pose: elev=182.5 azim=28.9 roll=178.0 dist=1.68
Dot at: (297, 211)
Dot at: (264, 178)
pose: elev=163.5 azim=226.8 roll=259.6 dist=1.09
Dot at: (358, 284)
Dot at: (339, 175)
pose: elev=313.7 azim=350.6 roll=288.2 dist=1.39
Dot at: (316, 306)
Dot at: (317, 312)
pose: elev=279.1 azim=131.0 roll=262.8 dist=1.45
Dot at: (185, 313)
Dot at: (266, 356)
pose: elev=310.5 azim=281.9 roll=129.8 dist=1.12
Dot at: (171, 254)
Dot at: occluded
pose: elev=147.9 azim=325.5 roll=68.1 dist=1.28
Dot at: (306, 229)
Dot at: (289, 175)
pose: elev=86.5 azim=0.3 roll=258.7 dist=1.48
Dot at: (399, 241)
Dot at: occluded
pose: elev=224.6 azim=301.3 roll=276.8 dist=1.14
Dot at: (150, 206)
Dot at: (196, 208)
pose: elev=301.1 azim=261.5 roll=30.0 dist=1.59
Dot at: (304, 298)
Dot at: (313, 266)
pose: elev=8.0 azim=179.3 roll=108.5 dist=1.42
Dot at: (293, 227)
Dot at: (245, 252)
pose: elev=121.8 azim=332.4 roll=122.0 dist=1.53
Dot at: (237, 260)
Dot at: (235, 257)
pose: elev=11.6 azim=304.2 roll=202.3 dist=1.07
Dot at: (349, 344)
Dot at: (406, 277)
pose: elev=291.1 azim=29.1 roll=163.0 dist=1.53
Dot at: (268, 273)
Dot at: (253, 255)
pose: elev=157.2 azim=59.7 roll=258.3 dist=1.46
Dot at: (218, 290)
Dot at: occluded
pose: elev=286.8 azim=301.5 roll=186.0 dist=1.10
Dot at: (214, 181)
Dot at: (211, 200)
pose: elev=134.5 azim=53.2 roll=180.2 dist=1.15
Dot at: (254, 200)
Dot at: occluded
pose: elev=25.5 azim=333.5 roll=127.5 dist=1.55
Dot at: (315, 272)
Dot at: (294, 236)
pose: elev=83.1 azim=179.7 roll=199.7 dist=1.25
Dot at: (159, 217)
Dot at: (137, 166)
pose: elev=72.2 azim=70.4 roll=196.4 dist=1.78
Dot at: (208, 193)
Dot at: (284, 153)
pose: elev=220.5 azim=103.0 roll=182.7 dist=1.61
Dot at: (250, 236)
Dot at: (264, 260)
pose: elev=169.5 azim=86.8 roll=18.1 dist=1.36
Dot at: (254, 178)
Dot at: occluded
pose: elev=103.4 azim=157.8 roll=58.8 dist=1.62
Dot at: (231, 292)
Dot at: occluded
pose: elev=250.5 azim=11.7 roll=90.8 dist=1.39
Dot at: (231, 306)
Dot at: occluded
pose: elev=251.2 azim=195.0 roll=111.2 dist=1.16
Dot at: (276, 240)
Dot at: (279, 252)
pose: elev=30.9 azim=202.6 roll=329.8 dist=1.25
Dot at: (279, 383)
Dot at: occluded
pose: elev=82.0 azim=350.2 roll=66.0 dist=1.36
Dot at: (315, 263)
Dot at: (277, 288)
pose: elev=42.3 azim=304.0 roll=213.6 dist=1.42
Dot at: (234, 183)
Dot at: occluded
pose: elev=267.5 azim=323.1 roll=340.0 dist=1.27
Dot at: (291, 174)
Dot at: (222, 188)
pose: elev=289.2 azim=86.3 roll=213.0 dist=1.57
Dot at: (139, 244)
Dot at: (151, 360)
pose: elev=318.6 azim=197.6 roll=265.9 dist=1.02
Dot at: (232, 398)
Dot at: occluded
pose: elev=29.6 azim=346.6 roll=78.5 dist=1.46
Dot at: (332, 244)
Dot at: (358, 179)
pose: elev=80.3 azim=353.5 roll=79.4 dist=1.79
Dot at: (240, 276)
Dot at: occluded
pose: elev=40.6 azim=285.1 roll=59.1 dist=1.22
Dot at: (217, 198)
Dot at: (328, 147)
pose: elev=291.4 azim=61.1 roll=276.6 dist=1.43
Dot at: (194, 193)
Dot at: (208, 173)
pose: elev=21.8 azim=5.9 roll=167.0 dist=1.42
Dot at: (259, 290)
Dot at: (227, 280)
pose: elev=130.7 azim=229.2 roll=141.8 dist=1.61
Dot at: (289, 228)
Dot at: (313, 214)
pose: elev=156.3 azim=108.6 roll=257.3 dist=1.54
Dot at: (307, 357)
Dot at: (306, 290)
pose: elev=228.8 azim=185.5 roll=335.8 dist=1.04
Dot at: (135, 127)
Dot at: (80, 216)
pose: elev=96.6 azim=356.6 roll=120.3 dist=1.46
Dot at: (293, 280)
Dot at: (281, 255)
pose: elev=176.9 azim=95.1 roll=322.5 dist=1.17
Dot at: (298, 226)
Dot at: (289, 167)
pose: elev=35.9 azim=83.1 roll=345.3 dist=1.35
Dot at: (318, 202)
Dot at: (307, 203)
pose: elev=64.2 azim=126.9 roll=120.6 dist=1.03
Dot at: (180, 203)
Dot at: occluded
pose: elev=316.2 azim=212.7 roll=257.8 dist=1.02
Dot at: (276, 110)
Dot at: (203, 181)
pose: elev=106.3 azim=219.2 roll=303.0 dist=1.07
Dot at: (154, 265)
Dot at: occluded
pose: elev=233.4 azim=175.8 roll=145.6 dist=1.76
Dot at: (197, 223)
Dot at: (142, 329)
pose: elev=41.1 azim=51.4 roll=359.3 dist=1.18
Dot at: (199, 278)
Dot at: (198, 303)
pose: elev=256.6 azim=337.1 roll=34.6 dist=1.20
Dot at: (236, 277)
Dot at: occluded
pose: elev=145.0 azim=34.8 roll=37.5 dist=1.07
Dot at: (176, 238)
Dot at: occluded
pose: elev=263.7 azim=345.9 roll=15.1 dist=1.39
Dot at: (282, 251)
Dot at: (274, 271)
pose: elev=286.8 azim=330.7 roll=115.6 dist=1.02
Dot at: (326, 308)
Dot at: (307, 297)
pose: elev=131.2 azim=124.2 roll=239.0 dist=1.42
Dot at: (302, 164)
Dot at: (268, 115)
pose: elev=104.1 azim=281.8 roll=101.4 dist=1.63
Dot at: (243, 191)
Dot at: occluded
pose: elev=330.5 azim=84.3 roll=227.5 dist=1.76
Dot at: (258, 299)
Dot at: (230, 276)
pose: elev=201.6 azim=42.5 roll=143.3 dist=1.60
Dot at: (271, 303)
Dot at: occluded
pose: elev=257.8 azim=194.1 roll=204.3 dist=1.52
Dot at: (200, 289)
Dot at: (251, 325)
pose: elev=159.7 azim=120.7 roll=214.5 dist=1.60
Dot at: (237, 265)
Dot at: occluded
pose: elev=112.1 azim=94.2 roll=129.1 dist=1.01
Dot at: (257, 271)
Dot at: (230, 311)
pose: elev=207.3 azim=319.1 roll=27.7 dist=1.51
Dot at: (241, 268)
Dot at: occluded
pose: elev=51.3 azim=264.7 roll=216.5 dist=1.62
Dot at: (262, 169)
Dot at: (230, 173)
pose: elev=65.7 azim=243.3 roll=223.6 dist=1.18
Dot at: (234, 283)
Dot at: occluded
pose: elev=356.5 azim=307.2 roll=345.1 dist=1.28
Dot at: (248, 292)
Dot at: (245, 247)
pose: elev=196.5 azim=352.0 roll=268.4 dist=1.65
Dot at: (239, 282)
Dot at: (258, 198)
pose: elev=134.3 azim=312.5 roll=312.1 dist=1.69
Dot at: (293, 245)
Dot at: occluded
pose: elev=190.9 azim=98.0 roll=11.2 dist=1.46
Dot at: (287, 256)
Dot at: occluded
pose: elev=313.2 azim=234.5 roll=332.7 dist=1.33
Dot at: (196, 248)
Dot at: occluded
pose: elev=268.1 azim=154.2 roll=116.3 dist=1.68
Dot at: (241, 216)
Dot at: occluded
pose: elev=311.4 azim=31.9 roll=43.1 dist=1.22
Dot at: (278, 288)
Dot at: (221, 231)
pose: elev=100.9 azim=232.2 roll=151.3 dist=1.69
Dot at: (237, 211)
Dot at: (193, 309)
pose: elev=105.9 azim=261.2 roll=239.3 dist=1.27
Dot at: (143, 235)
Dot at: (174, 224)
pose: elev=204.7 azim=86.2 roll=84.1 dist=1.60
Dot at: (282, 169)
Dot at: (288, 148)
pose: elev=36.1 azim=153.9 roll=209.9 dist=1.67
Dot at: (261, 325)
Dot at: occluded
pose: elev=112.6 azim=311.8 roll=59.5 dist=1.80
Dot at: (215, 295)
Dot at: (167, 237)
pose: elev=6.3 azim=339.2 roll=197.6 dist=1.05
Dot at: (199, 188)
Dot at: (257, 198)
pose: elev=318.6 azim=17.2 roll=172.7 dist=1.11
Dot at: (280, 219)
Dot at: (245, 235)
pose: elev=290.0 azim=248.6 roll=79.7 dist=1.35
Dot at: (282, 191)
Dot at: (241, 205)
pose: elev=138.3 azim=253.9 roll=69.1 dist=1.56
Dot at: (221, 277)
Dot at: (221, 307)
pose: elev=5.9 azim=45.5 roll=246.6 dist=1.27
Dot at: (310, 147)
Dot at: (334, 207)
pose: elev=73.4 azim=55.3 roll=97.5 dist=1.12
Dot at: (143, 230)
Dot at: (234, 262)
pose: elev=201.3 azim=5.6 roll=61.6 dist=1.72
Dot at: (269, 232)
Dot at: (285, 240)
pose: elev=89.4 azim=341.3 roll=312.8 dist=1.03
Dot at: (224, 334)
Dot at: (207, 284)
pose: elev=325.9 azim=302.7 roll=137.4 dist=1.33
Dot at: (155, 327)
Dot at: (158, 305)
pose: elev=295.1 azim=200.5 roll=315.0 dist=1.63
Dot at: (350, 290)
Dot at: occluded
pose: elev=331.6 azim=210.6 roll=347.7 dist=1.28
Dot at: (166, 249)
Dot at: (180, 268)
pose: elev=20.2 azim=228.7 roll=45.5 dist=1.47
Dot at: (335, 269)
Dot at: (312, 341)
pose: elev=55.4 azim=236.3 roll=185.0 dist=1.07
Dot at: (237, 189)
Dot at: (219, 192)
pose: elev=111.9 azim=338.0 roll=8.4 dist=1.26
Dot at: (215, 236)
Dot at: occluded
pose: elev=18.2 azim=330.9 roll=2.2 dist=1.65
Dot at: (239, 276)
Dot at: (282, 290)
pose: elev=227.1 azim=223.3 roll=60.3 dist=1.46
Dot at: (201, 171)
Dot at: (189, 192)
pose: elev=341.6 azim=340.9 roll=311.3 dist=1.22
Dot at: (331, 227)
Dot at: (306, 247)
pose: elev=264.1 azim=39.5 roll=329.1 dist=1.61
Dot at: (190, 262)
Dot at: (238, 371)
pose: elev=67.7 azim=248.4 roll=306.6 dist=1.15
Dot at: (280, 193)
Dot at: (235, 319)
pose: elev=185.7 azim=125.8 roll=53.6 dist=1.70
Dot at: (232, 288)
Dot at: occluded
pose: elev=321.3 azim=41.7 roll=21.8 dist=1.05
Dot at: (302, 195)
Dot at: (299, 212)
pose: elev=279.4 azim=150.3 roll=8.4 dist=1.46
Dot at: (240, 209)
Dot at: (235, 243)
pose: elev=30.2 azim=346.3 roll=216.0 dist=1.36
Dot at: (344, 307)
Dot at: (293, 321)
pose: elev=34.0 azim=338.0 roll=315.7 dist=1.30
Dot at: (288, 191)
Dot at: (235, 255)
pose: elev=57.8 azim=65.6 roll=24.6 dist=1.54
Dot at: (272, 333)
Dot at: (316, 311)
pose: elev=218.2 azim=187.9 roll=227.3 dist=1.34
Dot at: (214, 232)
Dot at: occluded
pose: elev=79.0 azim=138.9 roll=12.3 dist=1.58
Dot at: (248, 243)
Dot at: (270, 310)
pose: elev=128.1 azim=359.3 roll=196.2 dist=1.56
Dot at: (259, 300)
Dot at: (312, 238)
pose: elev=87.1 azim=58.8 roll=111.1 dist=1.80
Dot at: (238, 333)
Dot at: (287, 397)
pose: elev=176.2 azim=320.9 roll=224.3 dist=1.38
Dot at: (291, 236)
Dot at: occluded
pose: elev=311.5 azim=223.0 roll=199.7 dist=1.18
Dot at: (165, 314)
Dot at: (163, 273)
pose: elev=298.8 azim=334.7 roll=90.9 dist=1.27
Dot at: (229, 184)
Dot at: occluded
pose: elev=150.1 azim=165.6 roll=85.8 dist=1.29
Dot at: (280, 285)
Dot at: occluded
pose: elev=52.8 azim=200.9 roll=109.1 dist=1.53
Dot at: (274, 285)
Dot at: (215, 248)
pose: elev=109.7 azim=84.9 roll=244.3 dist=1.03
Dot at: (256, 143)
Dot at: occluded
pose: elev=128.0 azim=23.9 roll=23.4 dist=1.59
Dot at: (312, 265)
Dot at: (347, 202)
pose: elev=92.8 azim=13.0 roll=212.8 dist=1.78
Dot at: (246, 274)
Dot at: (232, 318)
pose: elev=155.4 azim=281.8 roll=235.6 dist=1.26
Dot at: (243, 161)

• [TASK TO CARRY OUT]: Give the lines from the one containing "pose: elev=155.4 azim=281.8" through the end of the records above, inclusive, as a numbered list, leaving out any blank lines.

• [PROBLEM SOLUTION]:
1. pose: elev=155.4 azim=281.8 roll=235.6 dist=1.26
2. Dot at: (243, 161)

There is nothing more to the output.